WASHINGTON (AFP) - Joe Biden's vice-presidential pick has been one of Washington's best kept secrets but a supposedly accidental news publication by Politico and Biden's own teasingly displayed notes are raising expectations that the winner is Kamala Harris.
Speculation over the choice of VP is a parlour game played every four years in Washington, but this time the stakes are unusually high.
Biden would be 78 on taking office - the oldest president ever - and he has hinted that he might not seek a second term, making his deputy the prime candidate to take on the party's nomination.
Biden, who is leading strongly in the polls against Republican President Donald Trump, has also upped the interest factor by declaring well in advance that he would only choose a woman.
This will be just the third time in US history that a woman is chosen, even if both previous cases - Geraldine Ferraro in 1984 and Sarah Palin in 2008 - turned out to be on losing tickets.
In line with his ultra low-key campaign, Biden has kept a lid on leaks about his intentions.
Media speculation has ebbed and flowed from heavy hitters like Senator Elizabeth Warren and Barack Obama's former UN ambassador Susan Rice, to strong late entries like Florida congresswoman Val Demings and war-wounded Senator Tammy Duckworth.
Harris has always been in the mix with an impressive CV that includes her own performances in the Senate, her bid for the Democratic nomination before ceding to Biden, and, in the era of Black Lives Matter, the fact that she is black.
On Tuesday, Biden said he would reveal his decision "in the first week in August."
"I'll let you know when I do," he told journalists.
But what if he already has?
In his hand on Tuesday was a piece of notepaper bearing the words "Kamala Harris."
Underneath, were a series of positive points: "Do not hold grudges" and "great help to campaign" and "great respect for her."
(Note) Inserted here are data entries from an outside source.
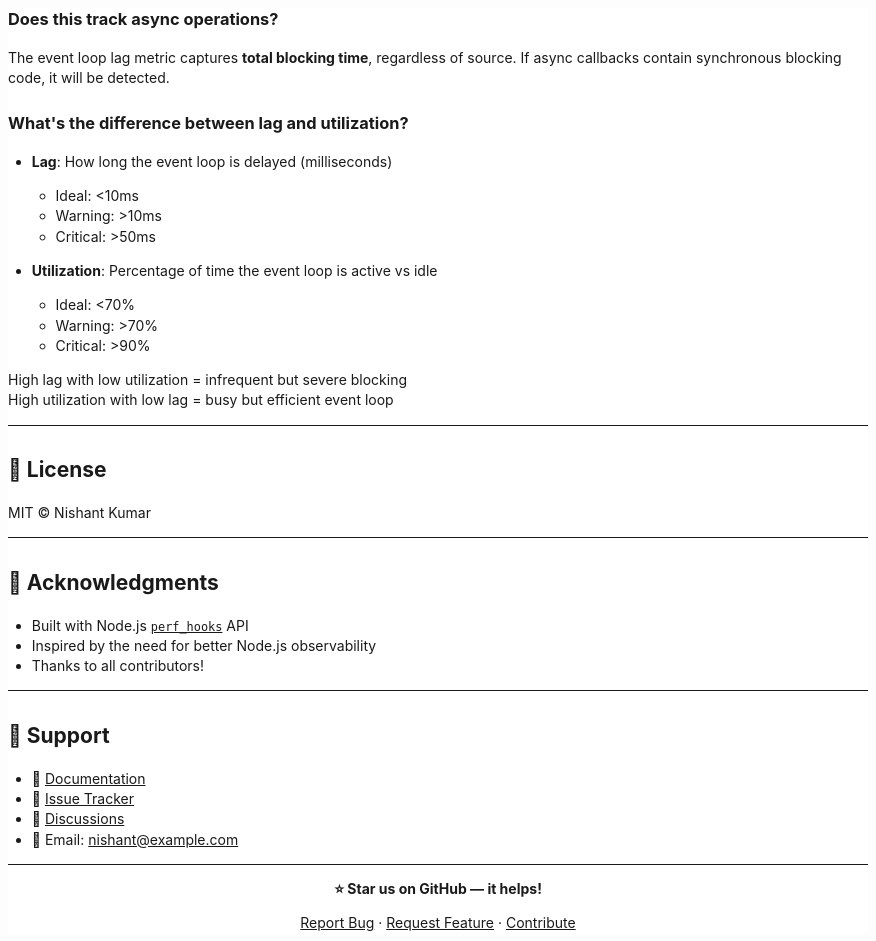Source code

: ### Does this track async operations?

The event loop lag metric captures **total blocking time**, regardless of source. If async callbacks contain synchronous blocking code, it will be detected.

### What's the difference between lag and utilization?

- **Lag**: How long the event loop is delayed (milliseconds)
  - Ideal: <10ms
  - Warning: >10ms
  - Critical: >50ms

- **Utilization**: Percentage of time the event loop is active vs idle
  - Ideal: <70%
  - Warning: >70%
  - Critical: >90%

High lag with low utilization = infrequent but severe blocking  
High utilization with low lag = busy but efficient event loop

---

## 📄 License

MIT © Nishant Kumar

---

## 🙏 Acknowledgments

- Built with Node.js [`perf_hooks`](https://nodejs.org/api/perf_hooks.html) API
- Inspired by the need for better Node.js observability
- Thanks to all contributors!

---

## 💬 Support

- 📖 [Documentation](https://github.com/nishant0192/event-loop-monitor-dashboard#readme)
- 🐛 [Issue Tracker](https://github.com/nishant0192/event-loop-monitor-dashboard/issues)
- 💬 [Discussions](https://github.com/nishant0192/event-loop-monitor-dashboard/discussions)
- 📧 Email: nishant@example.com

---

<div align="center">

**⭐ Star us on GitHub — it helps!**

[Report Bug](https://github.com/nishant0192/event-loop-monitor-dashboard/issues) · [Request Feature](https://github.com/nishant0192/event-loop-monitor-dashboard/issues) · [Contribute](CONTRIBUTING.md)

</div>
If Biden was also carrying around notes on his other potential VPs, he wasn't holding them in a way that allowed - accidentially or not - an AFP photographer and others to get a shot.
Adding to the mini-drama, the respected news site Politico ran - accidentally, it said - a story declaring Harris the winner. This was a "placeholder text... mistakenly published to the site," Brad Dayspring, Politico's vice-president of marketing and communication, said.
The text was quickly taken down but not before leaving a few Washington insiders wide-eyed.
"Joe Biden chose Kamala Harris to become his running mate for the 2020 election on Aug 1, two weeks before the Democratic National Convention, after keeping his choice close to the chest for months," Politico wrote in the premature news item.
It said that Biden saw Harris as "a worthy opponent" during their primary clashes and that she would bring name recognition, her years as a California prosecutor and "skill as a debater" to the ticket.
GAME STILL ON?
Of course, it's possible that Politico really did mistakingly run a text that had been prepared just in case of Harris winning - a common practice in news organisations.
And it's possible that Biden's notes meant nothing other than that he admires Harris. The same points in the notes could, in theory, be used to praise her during a speech to announce he'd chosen somebody else.
Other candidates, particularly Rice, have been talked up in the final stretch. Warren, as a huge figure on the left of the Democratic party, has also remained in the mix.
Harris brings the baggage of anyone who has done as much in public life, particularly as attorney general in California, where her role as crime fighter raises hackles among some on the Democratic left.
Still, with her mixed Jamaican and Indian heritage, her proven toughness on the job, and the fact that she is only 55, Harris ticks a lot of Biden's boxes.
Her former spokesman, Ian Sams, said Harris scares Trump.
"He's flummoxed by strong women," Sams claimed on Twitter.
But on Tuesday, Harris was applauded by none other than Trump himself.
"I think she'd be a fine choice, Kamala Harris. She'd be a fine choice," he told reporters.